12-17 yaşları arasındaki gençler, günlük yaşamlarında kısa mesajları kullanarak yüz yüze iletişim de dahil olmak üzere diğer iletişim türlerinden daha fazla zaman harcıyorlar. Bu neslin sosyal ve duygusal gelişiminin büyük bir kısmı Internet ve cep telefonlarında yaşanıyor. Çocukların ve gençlerin sosyal medya sitelerinde harcadıkları zaman, yüz yüze iletişim için harcadıkları zamandan daha fazla. Yine başka bir araştırmaya göre, 1997-2017 yılları arasında, ekran etkinlikleri (TV, bilgisayar, video oyunları, vb.) Artarken, çocukların dışarıda geçirdikleri zaman süresi % 70 oranında azaldı. Çocukların elektronik cihazlara erişimi son iki yılda beş kat arttı.

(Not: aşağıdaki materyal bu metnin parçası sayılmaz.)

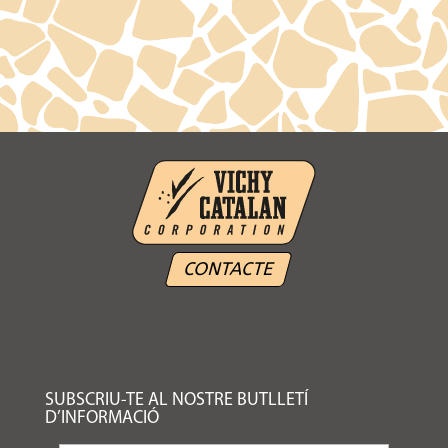
CONTACTE
SUBSCRIU-TE AL NOSTRE BUTLLETÍ
D’INFORMACIÓ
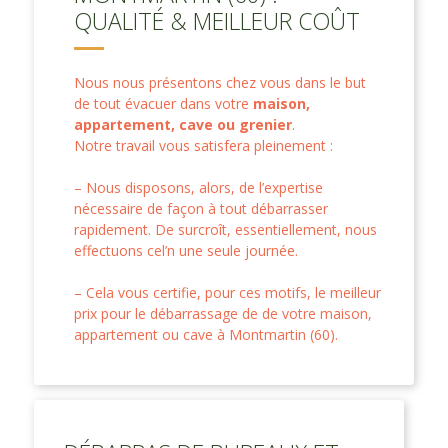
QUALITÉ & MEILLEUR COÛT
Nous nous présentons chez vous dans le but
de tout évacuer dans votre
maison,
appartement, cave ou grenier
.
Notre travail vous satisfera pleinement :
– Nous disposons, alors, de l’expertise
nécessaire de façon à tout débarrasser
rapidement. De surcroît, essentiellement, nous
effectuons cel’n une seule journée.
– Cela vous certifie, pour ces motifs, le meilleur
prix pour le débarrassage de de votre maison,
appartement ou cave à Montmartin (60).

Sosyal Medya Sitelerini Kullanmanın Faydaları

Sosyal medya siteleri, çocuklara arkadaşlarına ve ailenize bağlı kalma, yeni arkadaşlıklar kurma, resim paylaşma ve fikir alışverişinde bulunma fırsatı sunar. Çocuklar ayrıca kendi sanatlarını veya müziklerini paylaşarak yaratıcılıklarını geliştirerek topluluklara katılabilirler.Sosyal medya siteleri ayrıca gelişmiş öğrenme fırsatları sunmaktadır. Bazı okullar blog'ları İngilizce becerilerini, yazı ve yaratıcılığını geliştirmek için öğretim araçları olarak kullanmaktadır. Facebook ve benzeri diğer siteler öğrencilerin okul dışında toplanmasına ve ödevler hakkında fikir alışverişinde bulunmasına veya grup projelerinde işbirliği yapmasına fırsat tanır.

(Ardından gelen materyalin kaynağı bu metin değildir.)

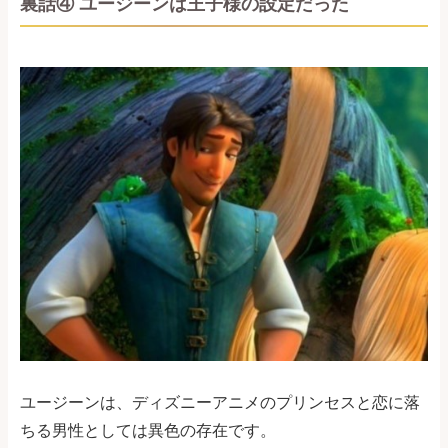
裏話④ ユージーンは王子様の設定だった
ユージーンは、ディズニーアニメのプリンセスと恋に落
ちる男性としては異色の存在です。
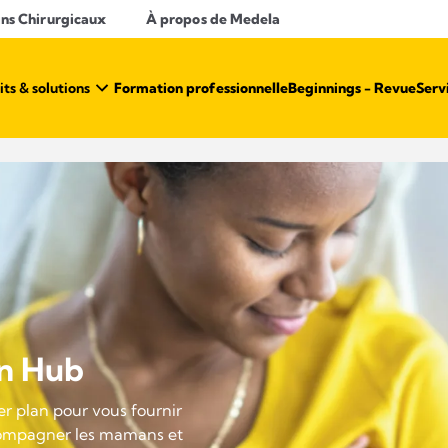
ins Chirurgicaux
À propos de Medela
ts & solutions
Formation professionnelle
Beginnings - Revue
Serv
on Hub
r plan pour vous fournir
compagner les mamans et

Sosyal Medyayı Kullanmanın Riskleri

Sosyal medyayı kullanmak, çoğu zaman yetişkinlerin bile fark etmediği riskler oluşturabilir.

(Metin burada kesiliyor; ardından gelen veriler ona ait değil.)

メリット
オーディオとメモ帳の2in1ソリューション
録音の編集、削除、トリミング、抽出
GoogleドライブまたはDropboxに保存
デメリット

Siber zorbalık, başka bir kişi hakkında yanlış, utanç verici veya düşmanca bilgi paylaşmak tüm gençler için risk oluşturmaktadır. Siber zorbalık herkese olabilir ve genellikle depresyon, kaygı ve hatta intihar gibi psikolojik problemlere neden olabilir.

Yapılan bir araştırmada Gençlerin% 20'sinin çevrim içi olarak çıplak veya yarı çıplak fotoğraf veya video paylaştığını gösteriyor. Bu gibi birçok resim ya da video, çevrim içi olarak hızlı bir şekilde yayılır ve telafisi zor yaralar açabilir.

'Facebook depresyonu', sosyal medya sitelerinde vakit geçiren çocukların ve gençlerin sonucu olarak gelişen depresyona atıfta bulunan yeni bir terimdir. Gençler kendilerini başkalarının fotolarıyla ve diğerlerinin daha iyi yaşamlarının illüzyonuyla karşılaştırdıklarında benlik saygısı ve depresyonda artış yaşayabilirler. Depresyon, bu çocukları, toplumsal izolasyona ve riskli çevrim içi web sitelerinden, bloglara, madde kullanımı, güvensiz cinsel ilişki veya kendine zarar verme davranışları dahil olmak üzere sağlıksız başa çıkma mekanizmalarını teşvik edebilecek sorunlar için yardım almak zorunda bırakabilir.

Birçok çocuk ve yetişkin, çevrim içi yaptıkları her şeyin 'dijital ayak izi' oluşturduğu gerçeğini anlamıyor. Bu, gelecekteki itibarlarını zedeleyebilir, iş başvurularına zarar verebilir ve onları sonsuza kadar takip edebilir.